Work to be completed:
Retype the lines below, starting from the line containing "pose: elev=320.3 azim=184.0" and continuing through the line containing "Dot at: (208, 423)", and leave the pictures out of your answer.

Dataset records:
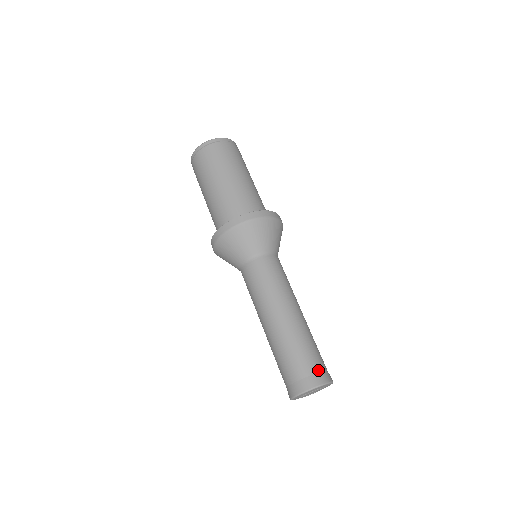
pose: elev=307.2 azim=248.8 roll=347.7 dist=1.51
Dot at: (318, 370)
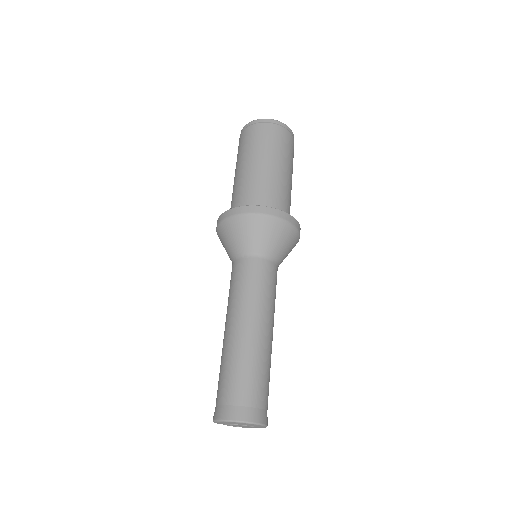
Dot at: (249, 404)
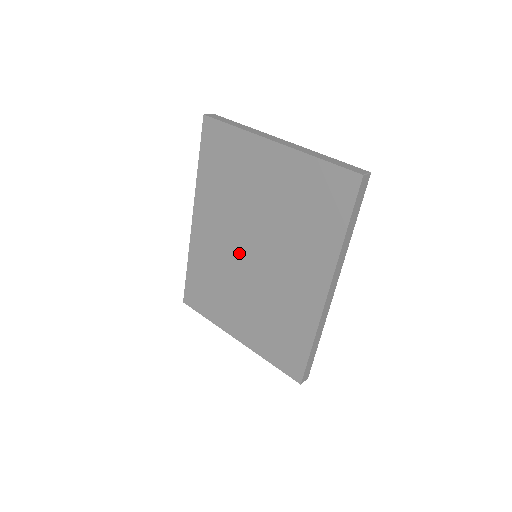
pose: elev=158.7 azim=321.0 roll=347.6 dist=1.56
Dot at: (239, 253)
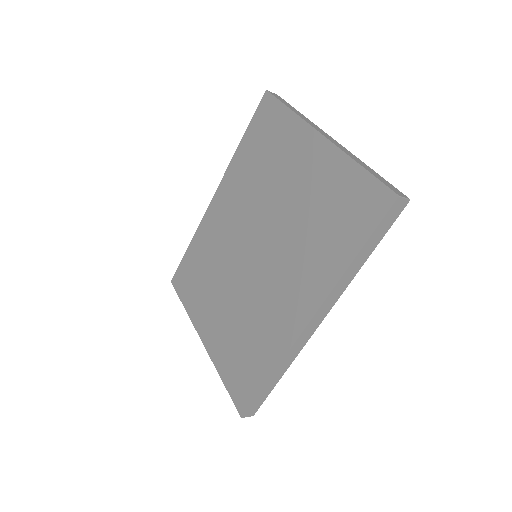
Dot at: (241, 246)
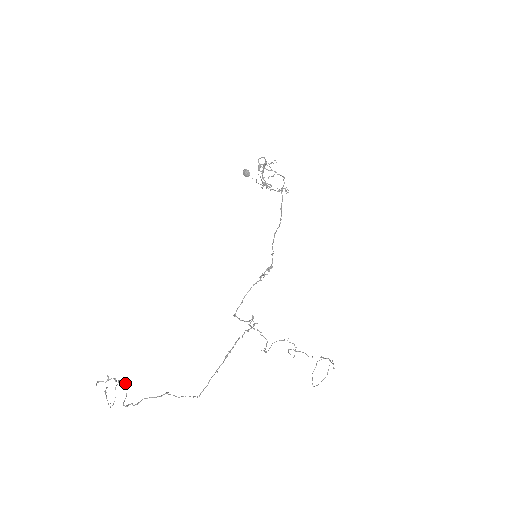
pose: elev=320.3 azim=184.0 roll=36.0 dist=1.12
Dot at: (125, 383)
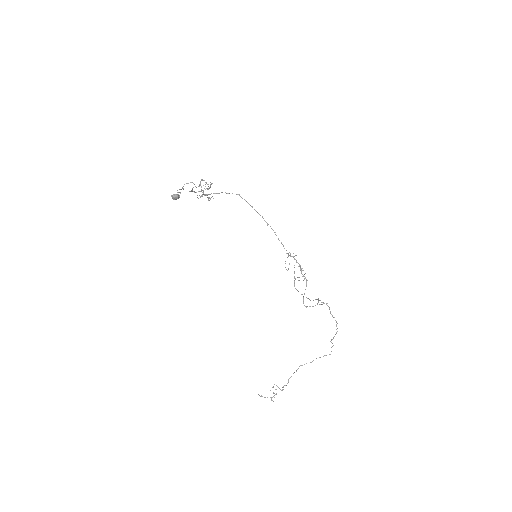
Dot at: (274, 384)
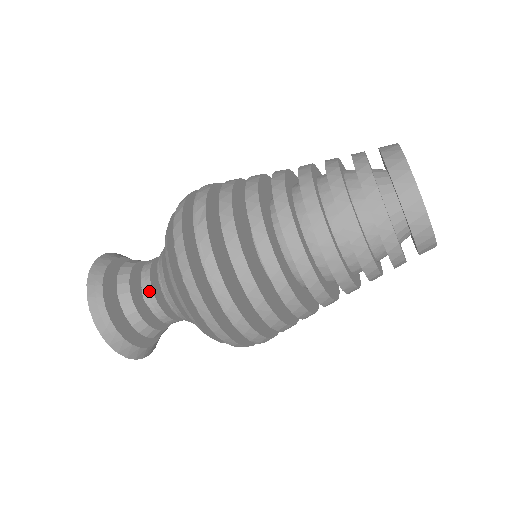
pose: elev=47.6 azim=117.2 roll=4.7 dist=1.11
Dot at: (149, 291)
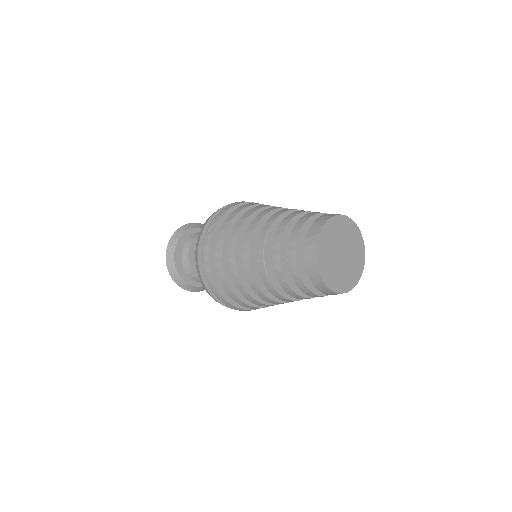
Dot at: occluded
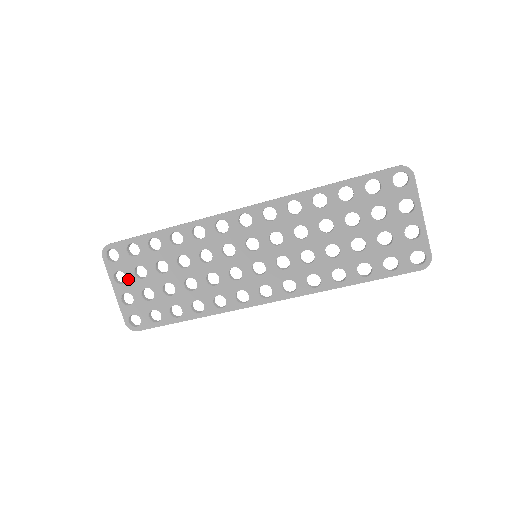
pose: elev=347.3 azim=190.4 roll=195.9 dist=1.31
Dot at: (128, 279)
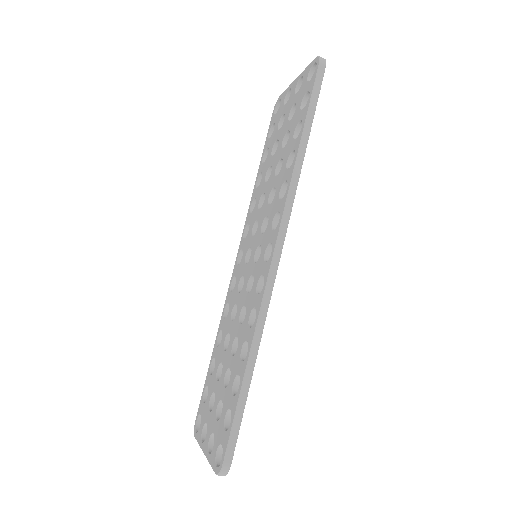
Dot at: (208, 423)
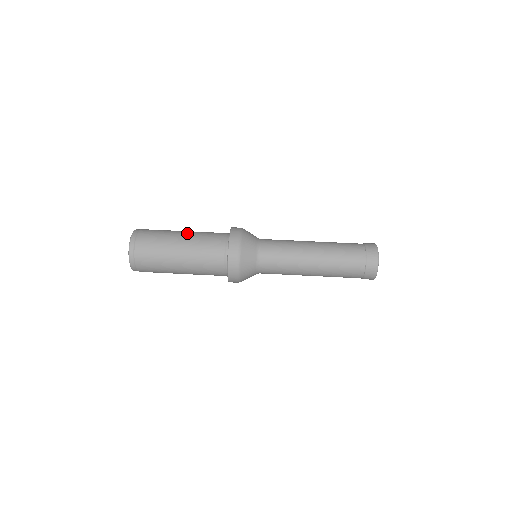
---
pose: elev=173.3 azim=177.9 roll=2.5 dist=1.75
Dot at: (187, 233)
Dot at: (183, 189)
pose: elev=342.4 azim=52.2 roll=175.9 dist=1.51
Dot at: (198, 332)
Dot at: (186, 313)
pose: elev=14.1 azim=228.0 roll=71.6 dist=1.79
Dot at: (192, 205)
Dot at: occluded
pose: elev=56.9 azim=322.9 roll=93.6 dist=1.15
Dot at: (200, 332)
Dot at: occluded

Task solution:
pose: elev=320.3 azim=184.0 roll=36.0 dist=1.12
Dot at: (125, 383)
Dot at: (274, 384)
pose: elev=47.6 azim=117.2 roll=4.7 dist=1.11
Dot at: (149, 291)
Dot at: occluded
pose: elev=347.3 azim=190.4 roll=195.9 dist=1.31
Dot at: (128, 279)
Dot at: (208, 423)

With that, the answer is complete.